Para a advogada, são necessários um trabalho de capacitação, e uma atuação forte da Corregedoria e da Ouvidoria da policia. “A mulher chegou ali o delegado tem a obrigação de atender bem”, sustenta. Em relação às falhas do Poder Judiciário no cumprimento da lei, ela diz: “O Judiciário espelha a nossa cultura. É composto por pessoas que foram educadas num contexto machista em relação ás mulheres, numa cultura patriarcalista”.
A seu ver, a questão do agressor poderia ser melhor trabalhada pela lei, uma vez que se não houver uma mudança de comportamento na vida do homem que agride, a situação da mulher agredida continuará sendo de risco. “Por isso é importante trabalhar também o agressor, pois ele não vai ficar preso o resto da vida. O que acontece é que ele acha que tem permissão social e cultural para corrigir o comportamento de sua mulher, assim como um pai tem essa permissão em relação aos filhos. Algumas mulheres dizem entender isso, ao afirmar: “Sou uma boa mãe, uma boa esposa. Não sei por que ele fez isso”. Por trás dessa afirmação, elas estão dizendo que se não fossem todas essas coisas, elas mereceriam ser punidas dessa maneira, apanhando. As mulheres têm que enxergar que não se trata de uma questão de mérito, é um direito de qualquer ser humano viver sem violência. Esta questão ainda precisa ser trabalhada socialmente”.
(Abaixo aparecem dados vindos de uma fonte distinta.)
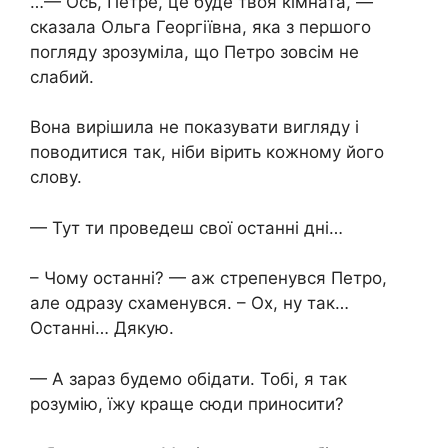
…— Ось, Петре, це буде твоя кімната, —
сказала Ольга Георгіївна, яка з першого
погляду зрозуміла, що Петро зовсім не
слабий.
Вона вирішила не показувати вигляду і
поводитися так, ніби вірить кожному його
слову.
— Тут ти проведеш свої останні дні…
– Чому останні? — аж стрепенувся Петро,
але одразу схаменувся. – Ох, ну так…
Останні… Дякую.
— А зараз будемо обідати. Тобі, я так
розумію, їжу краще сюди приносити?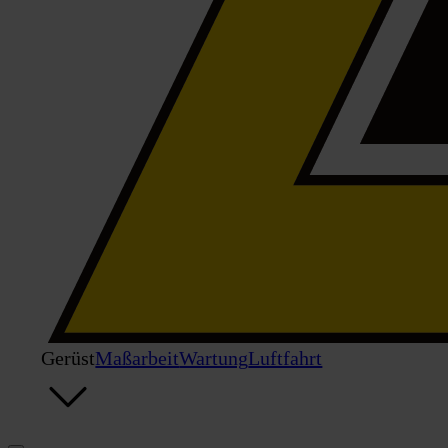
Gerüst
Maßarbeit
Wartung
Luftfahrt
Ela observa que embora os homens saibam que agora a situação ficou mais complexa com a lei, ainda se precisa trabalhar melhor o agressor. “Para tanto, seria preciso um trabalho de reflexão visando uma mudança comportamental deste homem e na sua maneira de enxergar sua masculinidade e o papel de sua companheira”, sugere a advogada.